_EXERCISE GOAL_: If a line in the data below contains the word "chip", copy it out.

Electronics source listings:
━━━━━━

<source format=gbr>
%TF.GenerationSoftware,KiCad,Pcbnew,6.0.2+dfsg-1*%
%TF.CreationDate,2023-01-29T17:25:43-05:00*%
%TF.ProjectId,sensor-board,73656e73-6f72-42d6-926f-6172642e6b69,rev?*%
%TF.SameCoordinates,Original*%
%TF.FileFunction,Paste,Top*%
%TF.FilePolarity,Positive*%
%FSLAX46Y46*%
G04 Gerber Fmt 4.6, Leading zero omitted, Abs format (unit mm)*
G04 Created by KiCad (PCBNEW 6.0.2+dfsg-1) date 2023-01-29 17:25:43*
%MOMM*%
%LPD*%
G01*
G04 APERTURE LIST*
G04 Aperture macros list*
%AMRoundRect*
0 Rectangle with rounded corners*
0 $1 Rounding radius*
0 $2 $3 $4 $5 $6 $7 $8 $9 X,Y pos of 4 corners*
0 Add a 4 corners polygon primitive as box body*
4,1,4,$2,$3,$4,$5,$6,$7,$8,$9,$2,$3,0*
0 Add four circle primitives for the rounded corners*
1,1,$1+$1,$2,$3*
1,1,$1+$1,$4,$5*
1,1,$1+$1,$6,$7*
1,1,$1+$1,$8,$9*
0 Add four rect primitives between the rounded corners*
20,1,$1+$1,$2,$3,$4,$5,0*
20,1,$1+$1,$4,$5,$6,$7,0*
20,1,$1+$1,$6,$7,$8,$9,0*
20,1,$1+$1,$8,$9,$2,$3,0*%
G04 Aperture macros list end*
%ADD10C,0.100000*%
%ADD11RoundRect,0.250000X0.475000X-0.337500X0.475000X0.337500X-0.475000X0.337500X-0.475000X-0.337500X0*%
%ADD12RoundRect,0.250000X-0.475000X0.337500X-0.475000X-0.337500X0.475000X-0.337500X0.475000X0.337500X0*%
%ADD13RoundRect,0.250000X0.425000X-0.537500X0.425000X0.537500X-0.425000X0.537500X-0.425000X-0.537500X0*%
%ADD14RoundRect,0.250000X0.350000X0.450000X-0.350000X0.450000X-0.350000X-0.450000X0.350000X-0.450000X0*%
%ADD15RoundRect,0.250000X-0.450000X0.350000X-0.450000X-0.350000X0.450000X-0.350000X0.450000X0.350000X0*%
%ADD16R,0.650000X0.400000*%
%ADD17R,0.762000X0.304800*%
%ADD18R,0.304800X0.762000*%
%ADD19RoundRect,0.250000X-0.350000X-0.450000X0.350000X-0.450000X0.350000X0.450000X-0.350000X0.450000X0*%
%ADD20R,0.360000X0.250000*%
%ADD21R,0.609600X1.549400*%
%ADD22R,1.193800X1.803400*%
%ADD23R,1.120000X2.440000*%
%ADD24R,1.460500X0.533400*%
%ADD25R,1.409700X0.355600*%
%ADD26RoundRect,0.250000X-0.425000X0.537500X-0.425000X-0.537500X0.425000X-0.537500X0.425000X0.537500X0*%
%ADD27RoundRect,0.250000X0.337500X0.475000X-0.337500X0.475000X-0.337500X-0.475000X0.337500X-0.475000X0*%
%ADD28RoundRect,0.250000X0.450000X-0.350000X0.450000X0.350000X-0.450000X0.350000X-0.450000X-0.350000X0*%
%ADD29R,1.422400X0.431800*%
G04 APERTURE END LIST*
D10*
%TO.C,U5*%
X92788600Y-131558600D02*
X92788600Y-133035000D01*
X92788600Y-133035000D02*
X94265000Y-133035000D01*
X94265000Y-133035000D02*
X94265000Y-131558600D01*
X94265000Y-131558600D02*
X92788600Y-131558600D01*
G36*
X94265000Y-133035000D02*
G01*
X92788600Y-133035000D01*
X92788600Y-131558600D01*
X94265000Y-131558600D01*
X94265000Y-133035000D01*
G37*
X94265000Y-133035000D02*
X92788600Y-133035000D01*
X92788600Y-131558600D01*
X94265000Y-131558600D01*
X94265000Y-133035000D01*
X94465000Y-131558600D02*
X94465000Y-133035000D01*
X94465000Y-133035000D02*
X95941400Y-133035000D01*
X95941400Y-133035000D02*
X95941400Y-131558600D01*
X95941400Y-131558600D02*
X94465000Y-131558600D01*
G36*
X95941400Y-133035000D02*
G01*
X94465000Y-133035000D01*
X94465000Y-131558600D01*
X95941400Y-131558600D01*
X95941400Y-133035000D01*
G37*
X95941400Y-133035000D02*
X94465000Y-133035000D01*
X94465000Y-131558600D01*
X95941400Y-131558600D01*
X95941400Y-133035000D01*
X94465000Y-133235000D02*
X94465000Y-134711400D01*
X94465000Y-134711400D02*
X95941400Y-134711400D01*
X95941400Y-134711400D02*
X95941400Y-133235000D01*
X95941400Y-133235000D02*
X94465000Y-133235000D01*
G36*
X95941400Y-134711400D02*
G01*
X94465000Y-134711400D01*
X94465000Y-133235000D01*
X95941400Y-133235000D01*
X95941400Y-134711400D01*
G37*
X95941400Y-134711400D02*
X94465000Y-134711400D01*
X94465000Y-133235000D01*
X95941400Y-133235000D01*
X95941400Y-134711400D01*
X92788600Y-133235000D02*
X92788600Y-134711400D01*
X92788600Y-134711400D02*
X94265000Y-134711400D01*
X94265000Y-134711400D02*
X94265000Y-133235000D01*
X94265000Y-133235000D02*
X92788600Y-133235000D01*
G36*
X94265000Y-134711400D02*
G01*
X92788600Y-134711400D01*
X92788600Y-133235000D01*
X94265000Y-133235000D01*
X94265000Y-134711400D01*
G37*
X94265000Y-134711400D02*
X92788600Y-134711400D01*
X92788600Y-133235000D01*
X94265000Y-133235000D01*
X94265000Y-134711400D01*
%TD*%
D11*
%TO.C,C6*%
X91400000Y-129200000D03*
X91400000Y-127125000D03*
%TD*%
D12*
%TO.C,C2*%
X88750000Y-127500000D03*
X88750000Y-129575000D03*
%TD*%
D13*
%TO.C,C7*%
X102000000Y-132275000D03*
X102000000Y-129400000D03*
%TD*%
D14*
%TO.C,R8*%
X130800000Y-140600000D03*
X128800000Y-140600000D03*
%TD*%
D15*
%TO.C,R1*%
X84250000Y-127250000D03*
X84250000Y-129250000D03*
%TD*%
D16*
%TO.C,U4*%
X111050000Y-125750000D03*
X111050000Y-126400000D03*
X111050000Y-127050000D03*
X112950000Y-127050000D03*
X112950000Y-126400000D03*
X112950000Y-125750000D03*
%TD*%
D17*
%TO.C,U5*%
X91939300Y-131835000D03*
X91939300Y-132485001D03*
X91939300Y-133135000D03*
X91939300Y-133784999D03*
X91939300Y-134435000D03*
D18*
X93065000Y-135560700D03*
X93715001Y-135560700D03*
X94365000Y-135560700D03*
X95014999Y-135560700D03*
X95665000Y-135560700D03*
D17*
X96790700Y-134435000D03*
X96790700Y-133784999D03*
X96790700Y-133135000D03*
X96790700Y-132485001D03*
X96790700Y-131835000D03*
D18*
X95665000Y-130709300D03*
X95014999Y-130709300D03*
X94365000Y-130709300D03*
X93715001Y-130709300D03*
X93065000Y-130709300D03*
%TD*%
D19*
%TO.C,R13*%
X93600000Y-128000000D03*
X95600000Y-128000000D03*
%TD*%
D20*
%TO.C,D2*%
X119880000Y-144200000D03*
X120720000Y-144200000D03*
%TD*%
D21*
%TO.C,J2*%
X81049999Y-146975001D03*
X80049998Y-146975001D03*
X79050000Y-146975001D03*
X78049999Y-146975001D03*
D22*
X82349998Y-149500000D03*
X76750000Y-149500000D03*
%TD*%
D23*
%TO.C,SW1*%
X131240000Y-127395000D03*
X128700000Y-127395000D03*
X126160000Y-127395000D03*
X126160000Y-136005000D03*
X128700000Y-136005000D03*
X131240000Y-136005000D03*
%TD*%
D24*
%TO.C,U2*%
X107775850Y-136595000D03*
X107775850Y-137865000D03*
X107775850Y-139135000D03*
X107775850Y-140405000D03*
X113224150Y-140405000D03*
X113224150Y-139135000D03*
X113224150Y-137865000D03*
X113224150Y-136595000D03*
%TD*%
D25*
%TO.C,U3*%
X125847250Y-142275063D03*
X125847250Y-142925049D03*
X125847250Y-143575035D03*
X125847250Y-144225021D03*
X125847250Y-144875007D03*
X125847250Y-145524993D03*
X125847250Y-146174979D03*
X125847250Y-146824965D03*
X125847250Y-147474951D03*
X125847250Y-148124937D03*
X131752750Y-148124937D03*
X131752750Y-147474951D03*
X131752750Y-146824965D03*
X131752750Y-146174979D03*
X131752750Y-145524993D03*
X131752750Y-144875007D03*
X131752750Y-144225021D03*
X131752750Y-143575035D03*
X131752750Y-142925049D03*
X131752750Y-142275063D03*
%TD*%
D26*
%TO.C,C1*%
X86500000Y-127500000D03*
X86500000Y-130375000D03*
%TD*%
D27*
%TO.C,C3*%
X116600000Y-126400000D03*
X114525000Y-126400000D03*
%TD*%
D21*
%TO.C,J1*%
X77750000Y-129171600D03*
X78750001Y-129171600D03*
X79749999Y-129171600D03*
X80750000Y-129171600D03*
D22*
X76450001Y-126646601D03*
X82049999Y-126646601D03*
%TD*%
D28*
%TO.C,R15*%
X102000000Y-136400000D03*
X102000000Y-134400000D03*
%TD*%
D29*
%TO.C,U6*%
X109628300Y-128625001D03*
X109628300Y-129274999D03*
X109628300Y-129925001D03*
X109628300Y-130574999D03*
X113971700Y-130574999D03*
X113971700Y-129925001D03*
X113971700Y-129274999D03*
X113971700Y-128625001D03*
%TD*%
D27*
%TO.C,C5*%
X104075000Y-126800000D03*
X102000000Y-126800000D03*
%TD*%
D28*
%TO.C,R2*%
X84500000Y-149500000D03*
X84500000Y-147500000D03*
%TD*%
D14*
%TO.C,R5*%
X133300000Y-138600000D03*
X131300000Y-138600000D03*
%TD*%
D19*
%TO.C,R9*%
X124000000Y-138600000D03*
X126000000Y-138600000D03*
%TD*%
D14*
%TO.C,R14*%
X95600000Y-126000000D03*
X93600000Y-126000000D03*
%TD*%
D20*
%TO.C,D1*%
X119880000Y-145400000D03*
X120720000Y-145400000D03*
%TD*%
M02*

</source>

━━━━━━

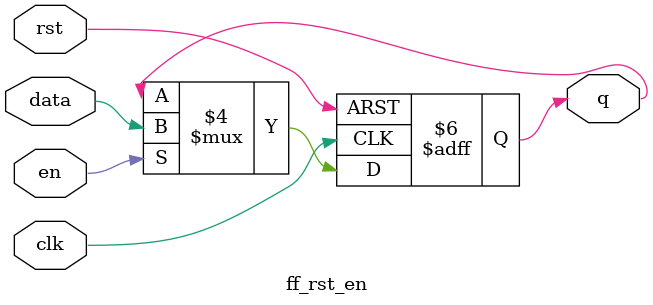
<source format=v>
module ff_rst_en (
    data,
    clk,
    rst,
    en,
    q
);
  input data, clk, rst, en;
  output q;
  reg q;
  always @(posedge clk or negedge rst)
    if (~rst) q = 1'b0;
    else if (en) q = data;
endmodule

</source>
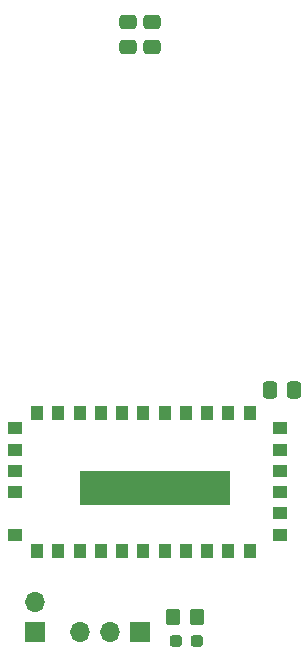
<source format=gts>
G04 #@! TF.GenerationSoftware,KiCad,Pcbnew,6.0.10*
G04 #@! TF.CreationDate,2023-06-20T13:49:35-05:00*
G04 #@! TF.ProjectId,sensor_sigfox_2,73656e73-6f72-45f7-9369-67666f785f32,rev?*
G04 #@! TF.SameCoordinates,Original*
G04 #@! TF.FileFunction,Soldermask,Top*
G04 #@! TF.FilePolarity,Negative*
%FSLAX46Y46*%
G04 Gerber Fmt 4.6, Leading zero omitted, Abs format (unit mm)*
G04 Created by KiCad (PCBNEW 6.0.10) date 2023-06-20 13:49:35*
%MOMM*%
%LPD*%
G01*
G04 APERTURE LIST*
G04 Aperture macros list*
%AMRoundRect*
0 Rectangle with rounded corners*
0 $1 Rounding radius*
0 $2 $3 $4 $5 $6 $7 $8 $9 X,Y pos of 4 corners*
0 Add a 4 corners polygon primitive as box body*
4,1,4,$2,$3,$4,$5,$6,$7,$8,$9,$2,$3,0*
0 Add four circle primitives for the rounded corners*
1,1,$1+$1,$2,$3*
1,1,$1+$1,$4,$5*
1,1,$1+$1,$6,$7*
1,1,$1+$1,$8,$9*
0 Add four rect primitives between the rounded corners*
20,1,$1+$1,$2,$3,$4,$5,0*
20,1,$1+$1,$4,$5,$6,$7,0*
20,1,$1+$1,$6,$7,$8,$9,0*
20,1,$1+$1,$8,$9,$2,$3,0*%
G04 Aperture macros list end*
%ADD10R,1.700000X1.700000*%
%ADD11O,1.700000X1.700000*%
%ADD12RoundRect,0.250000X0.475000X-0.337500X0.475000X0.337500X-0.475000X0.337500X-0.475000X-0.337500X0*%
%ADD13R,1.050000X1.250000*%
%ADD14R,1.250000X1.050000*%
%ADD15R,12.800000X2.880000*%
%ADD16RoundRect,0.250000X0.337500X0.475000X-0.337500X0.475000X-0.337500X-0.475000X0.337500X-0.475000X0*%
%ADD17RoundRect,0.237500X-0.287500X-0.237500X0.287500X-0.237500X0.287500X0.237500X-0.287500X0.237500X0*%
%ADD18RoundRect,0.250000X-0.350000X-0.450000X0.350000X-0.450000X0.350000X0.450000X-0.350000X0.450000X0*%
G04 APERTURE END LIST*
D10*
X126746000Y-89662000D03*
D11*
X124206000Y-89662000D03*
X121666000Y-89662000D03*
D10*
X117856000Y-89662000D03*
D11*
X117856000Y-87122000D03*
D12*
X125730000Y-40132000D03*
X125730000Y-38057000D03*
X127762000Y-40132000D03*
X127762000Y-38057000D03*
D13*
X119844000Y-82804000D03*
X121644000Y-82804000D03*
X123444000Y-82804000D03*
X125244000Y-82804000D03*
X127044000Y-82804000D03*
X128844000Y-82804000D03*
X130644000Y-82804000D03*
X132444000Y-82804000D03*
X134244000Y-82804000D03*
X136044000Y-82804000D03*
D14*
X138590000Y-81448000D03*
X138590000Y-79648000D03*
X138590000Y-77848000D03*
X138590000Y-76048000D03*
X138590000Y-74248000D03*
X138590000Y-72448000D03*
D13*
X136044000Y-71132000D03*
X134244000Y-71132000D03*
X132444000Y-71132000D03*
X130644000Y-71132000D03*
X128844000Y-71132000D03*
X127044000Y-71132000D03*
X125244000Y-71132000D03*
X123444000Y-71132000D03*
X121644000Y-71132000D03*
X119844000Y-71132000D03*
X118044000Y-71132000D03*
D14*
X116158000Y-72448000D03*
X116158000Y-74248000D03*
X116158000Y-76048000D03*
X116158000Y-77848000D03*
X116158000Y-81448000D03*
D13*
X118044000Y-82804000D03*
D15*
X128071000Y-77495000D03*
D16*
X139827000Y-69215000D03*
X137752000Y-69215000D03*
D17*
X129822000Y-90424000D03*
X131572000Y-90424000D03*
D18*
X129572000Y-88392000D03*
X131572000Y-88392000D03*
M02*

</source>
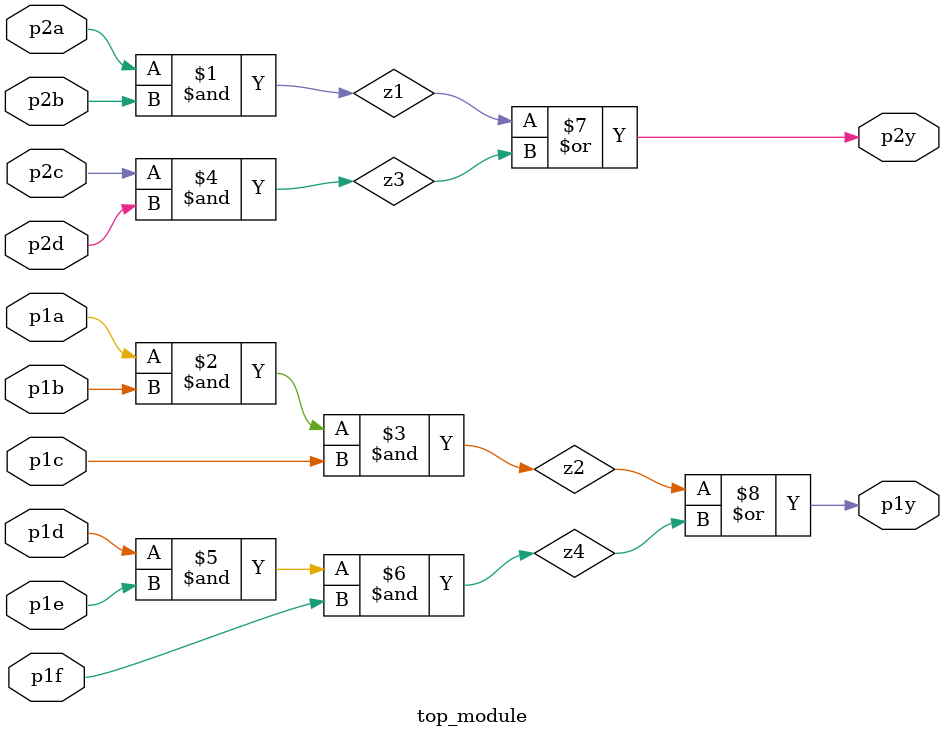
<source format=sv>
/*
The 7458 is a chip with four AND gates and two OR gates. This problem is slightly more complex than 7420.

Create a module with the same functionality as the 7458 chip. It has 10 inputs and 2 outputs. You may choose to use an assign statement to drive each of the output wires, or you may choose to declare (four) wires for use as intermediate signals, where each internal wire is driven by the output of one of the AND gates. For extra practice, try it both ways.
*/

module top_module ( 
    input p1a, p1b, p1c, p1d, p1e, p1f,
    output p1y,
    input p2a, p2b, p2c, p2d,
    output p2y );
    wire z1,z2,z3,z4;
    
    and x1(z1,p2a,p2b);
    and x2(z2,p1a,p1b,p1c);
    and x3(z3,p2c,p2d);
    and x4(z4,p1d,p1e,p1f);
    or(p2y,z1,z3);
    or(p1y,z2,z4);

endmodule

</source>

━━━━━━

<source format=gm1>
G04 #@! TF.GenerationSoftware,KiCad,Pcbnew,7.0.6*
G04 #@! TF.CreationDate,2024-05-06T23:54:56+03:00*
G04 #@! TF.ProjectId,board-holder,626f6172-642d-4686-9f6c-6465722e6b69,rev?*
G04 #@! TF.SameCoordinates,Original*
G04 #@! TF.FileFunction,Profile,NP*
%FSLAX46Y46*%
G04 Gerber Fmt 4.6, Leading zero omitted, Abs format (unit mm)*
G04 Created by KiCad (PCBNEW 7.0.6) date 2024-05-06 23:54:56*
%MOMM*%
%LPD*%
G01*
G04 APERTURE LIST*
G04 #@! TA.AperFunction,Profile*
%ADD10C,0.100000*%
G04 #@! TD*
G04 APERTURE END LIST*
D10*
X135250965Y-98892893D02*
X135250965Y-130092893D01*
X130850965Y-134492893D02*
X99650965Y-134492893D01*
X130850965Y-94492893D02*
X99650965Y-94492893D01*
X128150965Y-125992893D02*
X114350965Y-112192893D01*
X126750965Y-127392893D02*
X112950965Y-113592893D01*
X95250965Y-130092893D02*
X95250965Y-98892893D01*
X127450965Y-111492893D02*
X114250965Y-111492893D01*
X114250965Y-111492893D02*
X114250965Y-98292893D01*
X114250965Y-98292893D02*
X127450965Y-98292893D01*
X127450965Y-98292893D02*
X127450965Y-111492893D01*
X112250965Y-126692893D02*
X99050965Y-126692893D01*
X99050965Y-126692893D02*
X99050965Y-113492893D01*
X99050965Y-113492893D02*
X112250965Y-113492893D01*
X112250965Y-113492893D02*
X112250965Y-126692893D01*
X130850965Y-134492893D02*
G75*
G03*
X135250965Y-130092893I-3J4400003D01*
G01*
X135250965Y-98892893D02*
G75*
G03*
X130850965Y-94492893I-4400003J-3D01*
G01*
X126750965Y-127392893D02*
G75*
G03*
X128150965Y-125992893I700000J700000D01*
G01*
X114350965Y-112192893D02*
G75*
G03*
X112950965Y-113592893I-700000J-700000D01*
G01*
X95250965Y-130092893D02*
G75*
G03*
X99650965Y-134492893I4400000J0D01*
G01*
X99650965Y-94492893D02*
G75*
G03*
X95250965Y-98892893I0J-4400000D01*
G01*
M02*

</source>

━━━━━━

_OUTPUT OF THE TASK_:
The 7458 is a chip with four AND gates and two OR gates. This problem is slightly more complex than 7420.
Create a module with the same functionality as the 7458 chip. It has 10 inputs and 2 outputs. You may choose to use an assign statement to drive each of the output wires, or you may choose to declare (four) wires for use as intermediate signals, where each internal wire is driven by the output of one of the AND gates. For extra practice, try it both ways.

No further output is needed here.